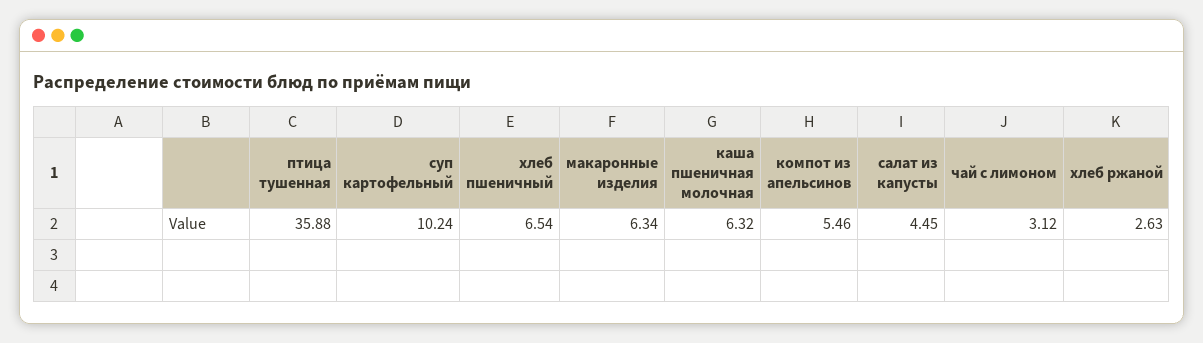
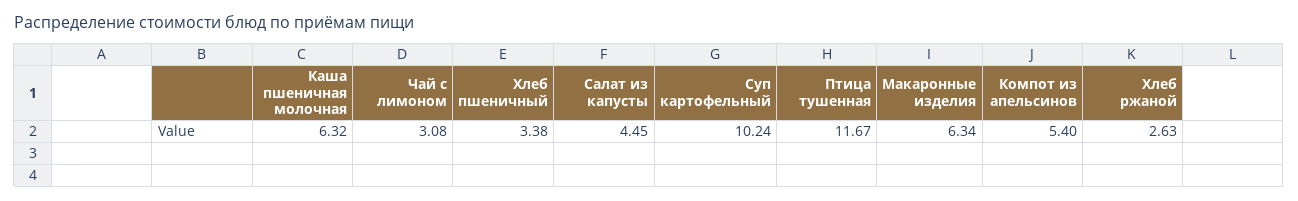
  {
-   "птица тушенная": 35.88,
+   "птица тушенная": 11.67,
    "суп картофельный": 10.24,
-   "хлеб пшеничный": 6.54,
+   "хлеб пшеничный": 3.38,
    "макаронные изделия": 6.34,
    "каша пшеничная молочная": 6.32,
-   "компот из апельсинов": 5.46,
+   "компот из апельсинов": 5.4,
    "салат из капусты": 4.45,
-   "чай с лимоном": 3.12,
+   "чай с лимоном": 3.08,
    "хлеб ржаной": 2.63
  }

### Required action
Within the listing above, copy each line that has the string "компот".

### Output of the exercise
-   "компот из апельсинов": 5.46,
+   "компот из апельсинов": 5.4,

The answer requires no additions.